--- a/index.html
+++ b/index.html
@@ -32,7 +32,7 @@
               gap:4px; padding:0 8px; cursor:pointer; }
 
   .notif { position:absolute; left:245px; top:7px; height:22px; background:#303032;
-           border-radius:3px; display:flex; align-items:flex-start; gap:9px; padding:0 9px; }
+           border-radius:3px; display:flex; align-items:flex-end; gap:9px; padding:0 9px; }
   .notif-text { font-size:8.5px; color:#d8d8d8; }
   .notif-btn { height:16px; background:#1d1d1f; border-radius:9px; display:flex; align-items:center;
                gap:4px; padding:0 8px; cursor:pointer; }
★ ★ ★
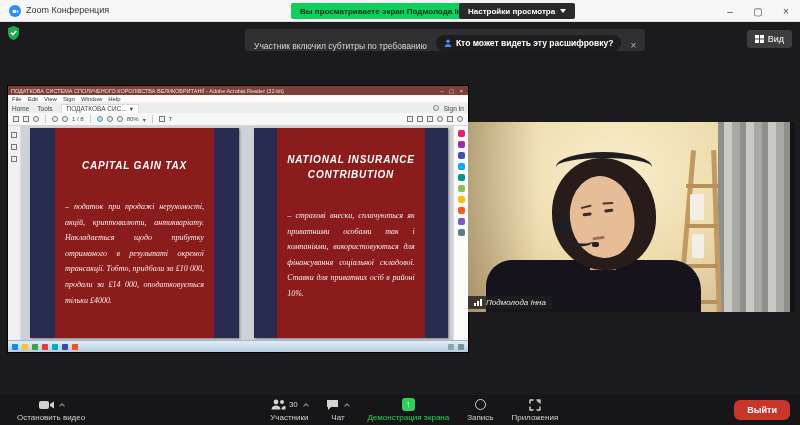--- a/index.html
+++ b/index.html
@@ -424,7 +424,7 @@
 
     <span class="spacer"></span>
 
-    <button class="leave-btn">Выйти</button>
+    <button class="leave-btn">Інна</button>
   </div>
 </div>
★ ★ ★
▶ **WHAT IS EXPECTED**
Search the data for the string "height" and say how many lines include it, giving only the number.

▶ **OUTPUT OF THE EXERCISE**
2